I was told many years ago, to never shove the brake peddle to the floor when bleeding the brakes, because there is a high risk of reversing the seals!

I've always bled the system by starting at the wheel furthest away from the master cylinder.

My sharan has been a real bugger to bleed & I abandoned it after I got a good brake peddle but the servo started hissing on the down stroke.
New servos with a fork type connector to the master cylinder are rarer the rocking horse sh-t

Phill
 

Squiffy

Forum Member
I was told many years ago, to never shove the brake peddle to the floor when bleeding the brakes, because there is a high risk of reversing the seals!

I've always bled the system by starting at the wheel furthest away from the master cylinder.

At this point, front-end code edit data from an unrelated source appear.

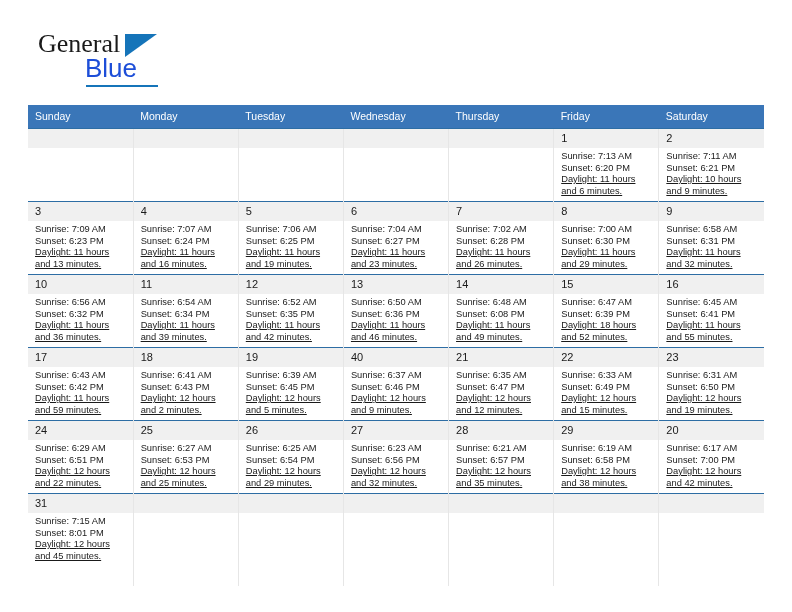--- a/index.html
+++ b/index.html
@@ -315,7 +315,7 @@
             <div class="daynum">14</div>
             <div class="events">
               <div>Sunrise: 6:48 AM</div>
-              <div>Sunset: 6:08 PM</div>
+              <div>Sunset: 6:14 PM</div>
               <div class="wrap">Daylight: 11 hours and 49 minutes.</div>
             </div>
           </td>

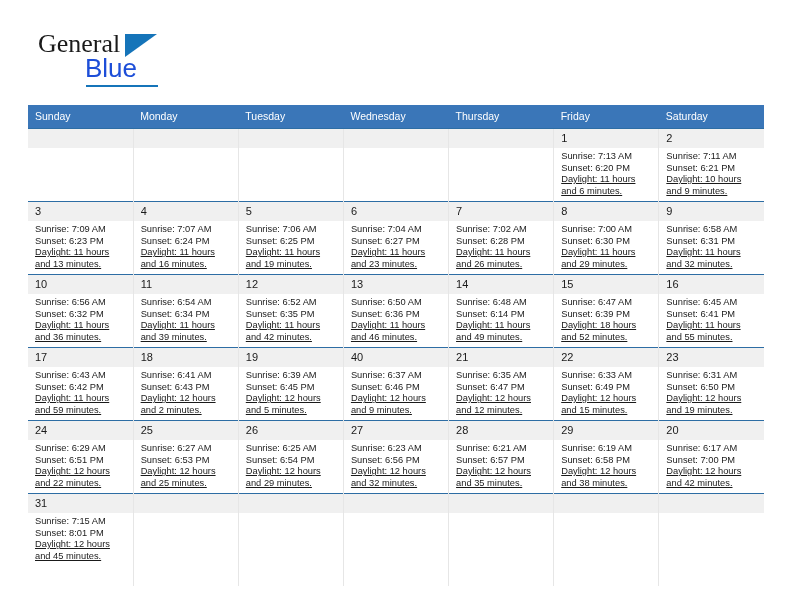--- a/index.html
+++ b/index.html
@@ -362,7 +362,7 @@
             </div>
           </td>
           <td>
-            <div class="daynum">40</div>
+            <div class="daynum">30</div>
             <div class="events">
               <div>Sunrise: 6:37 AM</div>
               <div>Sunset: 6:46 PM</div>

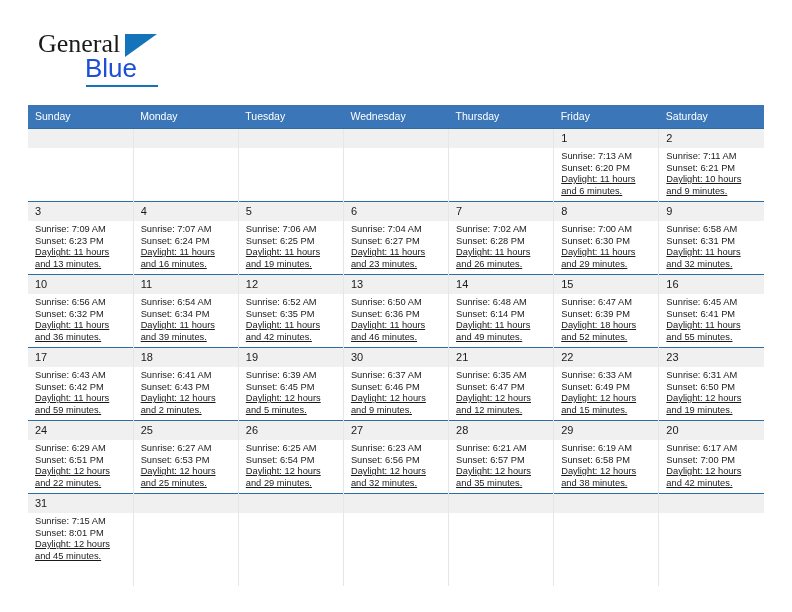--- a/index.html
+++ b/index.html
@@ -356,7 +356,7 @@
           <td>
             <div class="daynum">19</div>
             <div class="events">
-              <div>Sunrise: 6:39 AM</div>
+              <div>Sunrise: 1:39 AM</div>
               <div>Sunset: 6:45 PM</div>
               <div class="wrap">Daylight: 12 hours and 5 minutes.</div>
             </div>

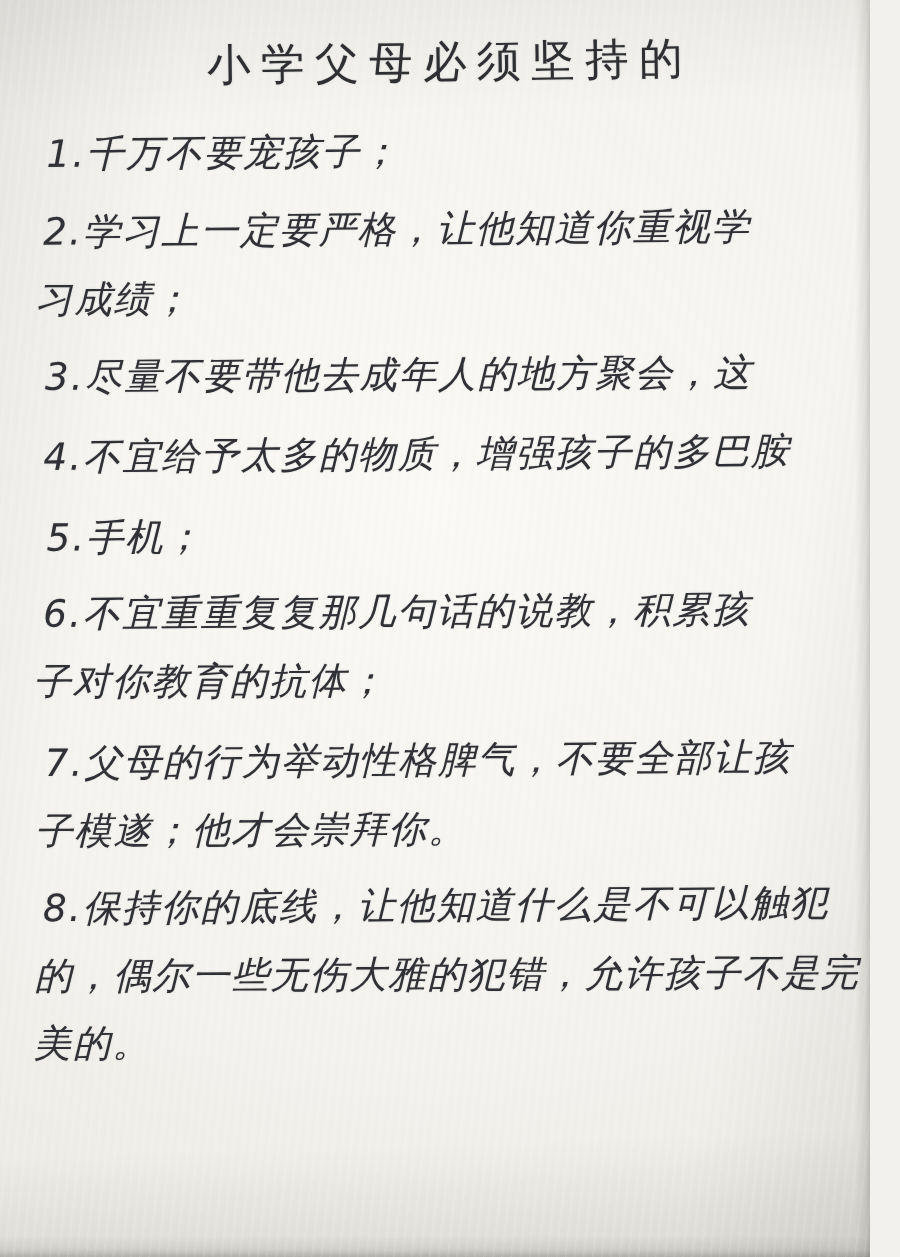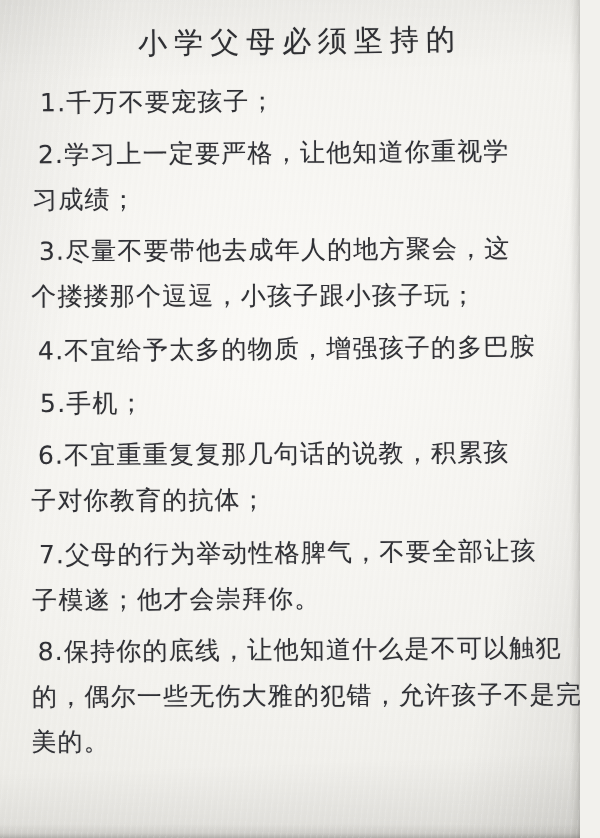--- a/index.html
+++ b/index.html
@@ -87,8 +87,9 @@
   .lines {
     position: absolute;
     top: 82px;
-    left: 38px;
+    left: 29px;
     width: 545px;
+    font-style: italic;
   }
 
   .item {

My sharan has been a real bugger to bleed & I abandoned it after I got a good brake peddle but the servo started hissing on the down stroke.
New servos with a fork type connector to the master cylinder are rarer the rocking horse sh-t

Phill
Phill, I have in the past got the diaphragm from another similar servo and fitted it to the broken servo, this is of course only if the servo casing is able to be split into two, this was viable on servos in the 70's to 90's but with all this throw away society it may not be possible with yours. If you study yours you might find that it is possible to squeeze and twist the front face cover to get to the servo diaphragm. 🤔Phil

That is after you have removed the master cylinder and if I remember correctly the studs that hold the master cylinder onto the servo, its been along time since I was involved.
 

time4t

Phill, I have in the past got the diaphragm from another similar servo and fitted it to the broken servo, this is of course only if the servo casing is able to be split into two, this was viable on servos in the 70's to 90's but with all this throw away society it may not be possible with yours. If you study yours you might find that it is possible to squeeze and twist the front face cover to get to the servo diaphragm. 🤔Phil

That is after you have removed the master cylinder and if I remember correctly the studs that hold the master cylinder onto the servo, its been along time since I was involved.
Yes your're right, I've already been down that route but on inspecting the case, I discovered that it's spot welded all the way around & the welds are very close to the pressure chambers casing.

But thanks for the suggestion.

Phill
 

Millie Master

Forum Member
My job is all done now, it took me about 45 mins. to do everything.

I was amazed how dirty all the fluid was that came out and by dirty I mean it was of a far darker colour than the new fluid I was putting in, but I was pleased/relieved to see that there weren't any small black particles in the fluid that came out.

I now have a very good solid pedal and so 'Millie' is ready for her next voyage, this time to Welsh/Wales.